Laboratory robots with built-in artificial-intelligence software can look after stem-cell cultures independently.Credit: Masatoshi Okauchi/Shutterstock
In a biology laboratory in Tokyo, ten robots conduct experiments, using their two arms to handle liquids, grow cells on plates and operate scientific instruments, among other basic tasks.
The Robotics Innovation Center at the Institute of Science Tokyo opened its automated laboratory in April. Later this year, the lab will be made available for use by other researchers at the institute, says Genki Kanda, an automation researcher who works at the robotics centre. He says that the lab’s ultimate goal is to create a “factory-scale” facility with thousands of robots that could be used by local and international scientists by 2040 or 2050.
A laboratory with that many robots would be exciting, says Yan Zeng, a materials scientist at Vanderbilt University in Nashville, Tennessee. “I will be curious to see how soon they are really going to achieve that goal,” notes Zeng, who hopes that the lab could be used by scientists globally, like other leading scientific facilities such as Europe’s particle-physics lab CERN.
Researchers in the life sciences have been automating lab work for at least a decade. Some facilities have one-armed robots that can handle samples in experiments, for instance. But two-armed robots can do more complicated and sophisticated tasks, says Zeng.
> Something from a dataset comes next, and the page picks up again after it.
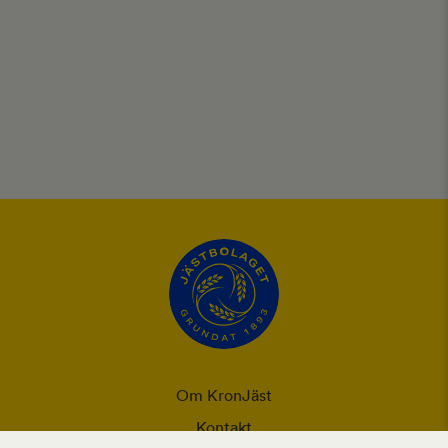
Om KronJäst
Kontakt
The robots in the Tokyo lab also contain artificial-intelligence software that enables them to make some decisions themselves. The robots aren’t just automating the work, they can analyse and improve on experimental methods, says Andrew Cooper, a chemist at the University of Liverpool, UK.
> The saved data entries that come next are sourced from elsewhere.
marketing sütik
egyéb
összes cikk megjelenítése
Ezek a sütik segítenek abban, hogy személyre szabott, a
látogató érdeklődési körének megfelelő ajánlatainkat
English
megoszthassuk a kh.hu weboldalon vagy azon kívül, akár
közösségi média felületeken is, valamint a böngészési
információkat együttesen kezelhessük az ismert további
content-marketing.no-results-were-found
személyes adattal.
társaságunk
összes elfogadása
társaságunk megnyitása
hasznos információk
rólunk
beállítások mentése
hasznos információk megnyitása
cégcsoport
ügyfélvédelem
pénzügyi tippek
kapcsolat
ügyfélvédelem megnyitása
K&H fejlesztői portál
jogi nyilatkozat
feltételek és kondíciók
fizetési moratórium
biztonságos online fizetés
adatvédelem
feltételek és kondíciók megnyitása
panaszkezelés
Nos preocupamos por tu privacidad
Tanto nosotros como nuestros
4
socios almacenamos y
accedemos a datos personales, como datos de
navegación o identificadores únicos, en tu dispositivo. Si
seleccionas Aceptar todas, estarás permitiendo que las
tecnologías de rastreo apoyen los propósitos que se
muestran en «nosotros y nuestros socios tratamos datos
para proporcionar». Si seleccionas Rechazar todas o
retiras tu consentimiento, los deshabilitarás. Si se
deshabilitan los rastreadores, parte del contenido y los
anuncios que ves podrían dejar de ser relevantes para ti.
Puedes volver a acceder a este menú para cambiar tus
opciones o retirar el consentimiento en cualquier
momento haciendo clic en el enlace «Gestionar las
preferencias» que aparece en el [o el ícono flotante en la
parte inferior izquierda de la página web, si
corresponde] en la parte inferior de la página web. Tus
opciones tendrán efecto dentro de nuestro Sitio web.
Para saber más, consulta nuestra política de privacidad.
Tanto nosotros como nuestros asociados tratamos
The robots can make decisions about the experiments, says Kanda. For example, an AI program used by Kanda and his team identified and tested 144 experimental conditions in 111 days to work out the optimal conditions for culturing human stem cells. In another experiment, an AI program was able to image cells being cultured on a dish, predict how the cells would grow over time and then work out the best time to harvest them. The robots also looked after the cell cultures continuously for eight days while researchers were away on holidays.
Kanda says that the robots save researchers time by doing repetitive tasks, allowing them to focus on designing experiments, interpreting results and generating fresh ideas.
Humans are still needed
Kanda’s team still need to do some tasks, he says, such as preparing reagents and materials for the robots to use, as well as troubleshooting and cleaning up after experiments. They also need to refill reagents and consumables mid-experiment if many of them are used, he notes. Humans need to fix problems with the equipment and have to step in when the robots make mistakes. His team is working to automate these tasks by integrating software into the robots that can act like an AI scientist, making decisions when errors occur and adapting protocols according to the lab set-up and what resources and equipment are available.
But Cooper says that fully autonomous labs are still a while away, because integrating AI software into physical robots is challenging and requires advanced programming skills. AI-enabled robots could potentially identify and correct mistakes, such as dropping a vial, without a person intervening. However, that work is still in the proof-of-concept stage, he adds.